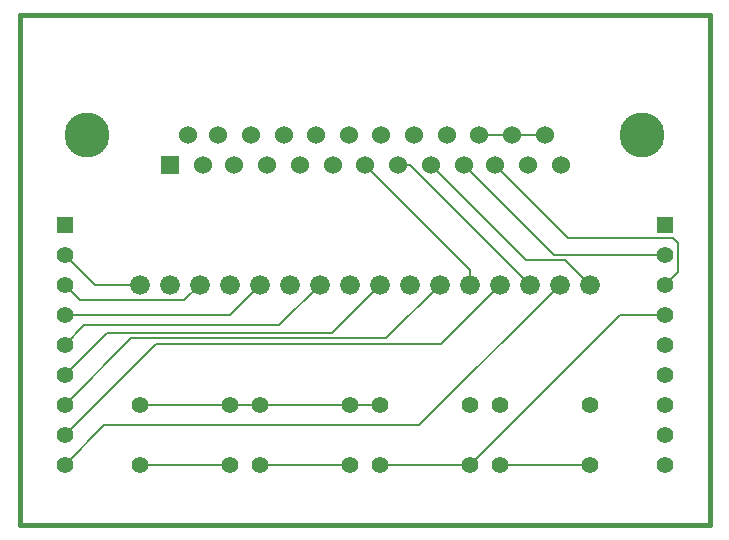
<source format=gtl>
G04 (created by PCBNEW-RS274X (2012-01-19 BZR 3256)-stable) date Sun 11 Nov 2012 10:50:56 AM CET*
G01*
G70*
G90*
%MOIN*%
G04 Gerber Fmt 3.4, Leading zero omitted, Abs format*
%FSLAX34Y34*%
G04 APERTURE LIST*
%ADD10C,0.006000*%
%ADD11C,0.015000*%
%ADD12C,0.055000*%
%ADD13C,0.066000*%
%ADD14C,0.150000*%
%ADD15R,0.060000X0.060000*%
%ADD16C,0.060000*%
%ADD17R,0.055000X0.055000*%
%ADD18C,0.008000*%
G04 APERTURE END LIST*
G54D10*
G54D11*
X69500Y-34000D02*
X69500Y-51000D01*
X46500Y-34000D02*
X69500Y-34000D01*
X46500Y-51000D02*
X46500Y-34000D01*
X46500Y-51000D02*
X69500Y-51000D01*
G54D12*
X50500Y-49000D03*
X50500Y-47000D03*
X53500Y-49000D03*
X53500Y-47000D03*
X54500Y-49000D03*
X54500Y-47000D03*
X57500Y-49000D03*
X57500Y-47000D03*
X58500Y-49000D03*
X58500Y-47000D03*
X61500Y-49000D03*
X61500Y-47000D03*
G54D13*
X51500Y-43000D03*
X50500Y-43000D03*
X53500Y-43000D03*
X52500Y-43000D03*
X55500Y-43000D03*
X54500Y-43000D03*
X57500Y-43000D03*
X56500Y-43000D03*
X59500Y-43000D03*
X58500Y-43000D03*
X61500Y-43000D03*
X60500Y-43000D03*
X63500Y-43000D03*
X62500Y-43000D03*
X65500Y-43000D03*
X64500Y-43000D03*
G54D14*
X67250Y-38000D03*
X48750Y-38000D03*
G54D15*
X51500Y-39000D03*
G54D16*
X52600Y-39000D03*
X53650Y-39000D03*
X54750Y-39000D03*
X55850Y-39000D03*
X56950Y-39000D03*
X58000Y-39000D03*
X59100Y-39000D03*
X60200Y-39000D03*
X61300Y-39000D03*
X62350Y-39000D03*
X63450Y-39000D03*
X64550Y-39000D03*
X52120Y-38000D03*
X53120Y-38000D03*
X54220Y-38000D03*
X55300Y-38000D03*
X56380Y-38000D03*
X57480Y-38000D03*
X58560Y-38000D03*
X59640Y-38000D03*
X60760Y-38000D03*
X61820Y-38000D03*
X62900Y-38000D03*
X64000Y-38000D03*
G54D17*
X48000Y-41000D03*
G54D12*
X48000Y-42000D03*
X48000Y-43000D03*
X48000Y-44000D03*
X48000Y-45000D03*
X48000Y-46000D03*
X48000Y-47000D03*
X48000Y-48000D03*
X48000Y-49000D03*
X65500Y-47000D03*
X65500Y-49000D03*
X62500Y-47000D03*
X62500Y-49000D03*
G54D17*
X68000Y-41000D03*
G54D12*
X68000Y-42000D03*
X68000Y-43000D03*
X68000Y-44000D03*
X68000Y-45000D03*
X68000Y-46000D03*
X68000Y-47000D03*
X68000Y-48000D03*
X68000Y-49000D03*
G54D18*
X51990Y-43510D02*
X52500Y-43000D01*
X48510Y-43510D02*
X51990Y-43510D01*
X48000Y-43000D02*
X48510Y-43510D01*
X58721Y-44779D02*
X60500Y-43000D01*
X50221Y-44779D02*
X58721Y-44779D01*
X48000Y-47000D02*
X50221Y-44779D01*
X61500Y-42500D02*
X61500Y-43000D01*
X58000Y-39000D02*
X61500Y-42500D01*
X59500Y-39000D02*
X63500Y-43000D01*
X59100Y-39000D02*
X59500Y-39000D01*
X59820Y-47680D02*
X64500Y-43000D01*
X49320Y-47680D02*
X59820Y-47680D01*
X48000Y-49000D02*
X49320Y-47680D01*
X64684Y-42184D02*
X65500Y-43000D01*
X63384Y-42184D02*
X64684Y-42184D01*
X60200Y-39000D02*
X63384Y-42184D01*
X48000Y-48000D02*
X51038Y-44962D01*
X60538Y-44962D02*
X62500Y-43000D01*
X51038Y-44962D02*
X60538Y-44962D01*
X49404Y-44596D02*
X56904Y-44596D01*
X48000Y-46000D02*
X49404Y-44596D01*
X56904Y-44596D02*
X58500Y-43000D01*
X55151Y-44349D02*
X56500Y-43000D01*
X48651Y-44349D02*
X55151Y-44349D01*
X48000Y-45000D02*
X48651Y-44349D01*
X57500Y-49000D02*
X54500Y-49000D01*
X64784Y-41434D02*
X62350Y-39000D01*
X68000Y-43000D02*
X68434Y-42566D01*
X68434Y-42566D02*
X68434Y-41603D01*
X68265Y-41434D02*
X64784Y-41434D01*
X68434Y-41603D02*
X68265Y-41434D01*
X48000Y-42000D02*
X49000Y-43000D01*
X49000Y-43000D02*
X50500Y-43000D01*
X53500Y-44000D02*
X54500Y-43000D01*
X48000Y-44000D02*
X53500Y-44000D01*
X58500Y-49000D02*
X61500Y-49000D01*
X66500Y-44000D02*
X68000Y-44000D01*
X61500Y-49000D02*
X66500Y-44000D01*
X64300Y-42000D02*
X61300Y-39000D01*
X53500Y-49000D02*
X50500Y-49000D01*
X68000Y-42000D02*
X64300Y-42000D01*
X64000Y-38000D02*
X62900Y-38000D01*
X62900Y-38000D02*
X61820Y-38000D01*
X62500Y-49000D02*
X65500Y-49000D01*
X58500Y-47000D02*
X57500Y-47000D01*
X57500Y-47000D02*
X54500Y-47000D01*
X54500Y-47000D02*
X53500Y-47000D01*
X53500Y-47000D02*
X50500Y-47000D01*
M02*
</source>
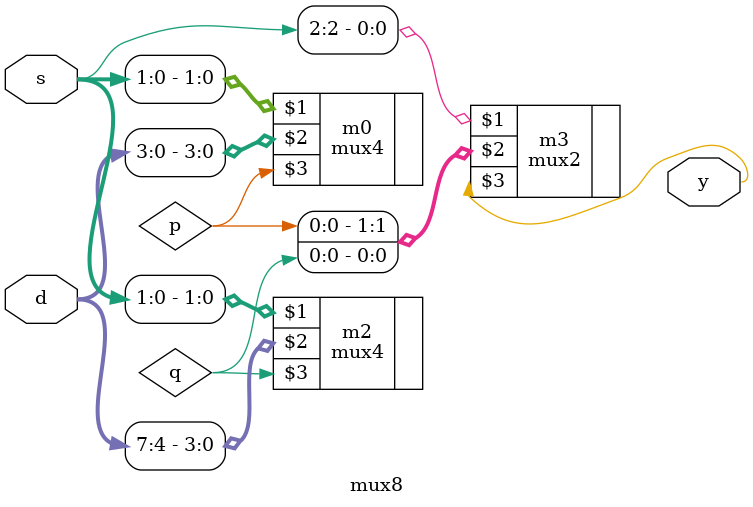
<source format=v>
module mux8
(s,d,y);
input wire [2:0]s;
input wire [7:0]d;
output wire y;
wire p,q;
mux4 m0(s[1:0],d[3:0],p);
mux4 m2(s[1:0],d[7:4],q);
mux2 m3(s[2],{p,q},y);
endmodule

</source>
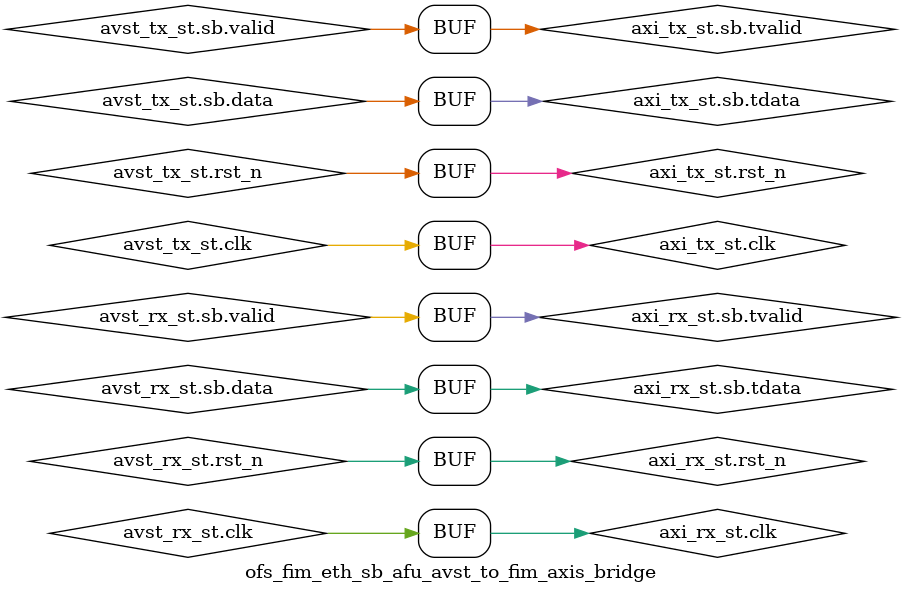
<source format=sv>


module ofs_fim_eth_sb_afu_avst_to_fim_axis_bridge (
   // FIM-side AVST interfaces
   ofs_fim_eth_sideband_tx_avst_if.slave    avst_tx_st,
   ofs_fim_eth_sideband_rx_avst_if.master   avst_rx_st,

   // AFU-side AXI-S interfaces
   ofs_fim_eth_sideband_tx_axis_if.master   axi_tx_st,
   ofs_fim_eth_sideband_rx_axis_if.slave    axi_rx_st
);

   // ****************************************************
   // *-------------- FIM -> AFU Rx Bridge --------------*
   // ****************************************************
   assign avst_rx_st.clk       = axi_rx_st.clk;
   assign avst_rx_st.rst_n     = axi_rx_st.rst_n;
   assign avst_rx_st.sb.valid  = axi_rx_st.sb.tvalid;
   assign avst_rx_st.sb.data   = axi_rx_st.sb.tdata;

   // ****************************************************
   // *-------------- AFU -> FIM Tx Bridge --------------*
   // ****************************************************
   assign avst_tx_st.clk      = axi_tx_st.clk;
   assign avst_tx_st.rst_n    = axi_tx_st.rst_n;
   assign axi_tx_st.sb.tvalid = avst_tx_st.sb.valid;
   assign axi_tx_st.sb.tdata  = avst_tx_st.sb.data;

endmodule

</source>
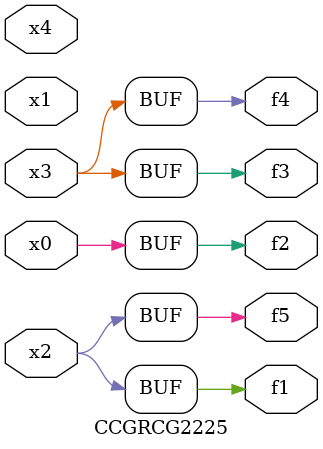
<source format=v>
module CCGRCG2225(
	input x0, x1, x2, x3, x4,
	output f1, f2, f3, f4, f5
);
	assign f1 = x2;
	assign f2 = x0;
	assign f3 = x3;
	assign f4 = x3;
	assign f5 = x2;
endmodule

</source>
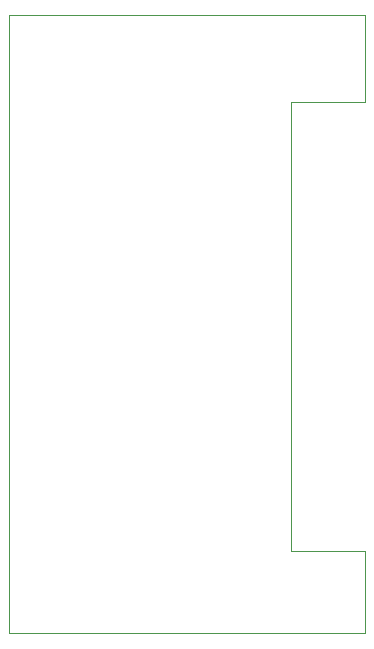
<source format=gm1>
%TF.GenerationSoftware,KiCad,Pcbnew,5.1.7-a382d34a8~87~ubuntu20.04.1*%
%TF.CreationDate,2020-11-05T15:25:51-03:00*%
%TF.ProjectId,Power_Suply,506f7765-725f-4537-9570-6c792e6b6963,1*%
%TF.SameCoordinates,Original*%
%TF.FileFunction,Profile,NP*%
%FSLAX46Y46*%
G04 Gerber Fmt 4.6, Leading zero omitted, Abs format (unit mm)*
G04 Created by KiCad (PCBNEW 5.1.7-a382d34a8~87~ubuntu20.04.1) date 2020-11-05 15:25:51*
%MOMM*%
%LPD*%
G01*
G04 APERTURE LIST*
%TA.AperFunction,Profile*%
%ADD10C,0.050000*%
%TD*%
G04 APERTURE END LIST*
D10*
X50673000Y-64389000D02*
X50673000Y-64643000D01*
X80772000Y-64389000D02*
X50673000Y-64389000D01*
X50673000Y-116713000D02*
X50673000Y-64643000D01*
X80772000Y-71755000D02*
X80772000Y-64389000D01*
X74549000Y-71755000D02*
X80772000Y-71755000D01*
X74549000Y-109728000D02*
X74549000Y-71755000D01*
X80772000Y-109728000D02*
X74549000Y-109728000D01*
X80772000Y-116713000D02*
X80772000Y-109728000D01*
X50673000Y-116713000D02*
X80772000Y-116713000D01*
M02*

</source>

*Assigned task*
In the data above, how many lines contain the word "input"? Only the number is wanted.

*Problem solution*
3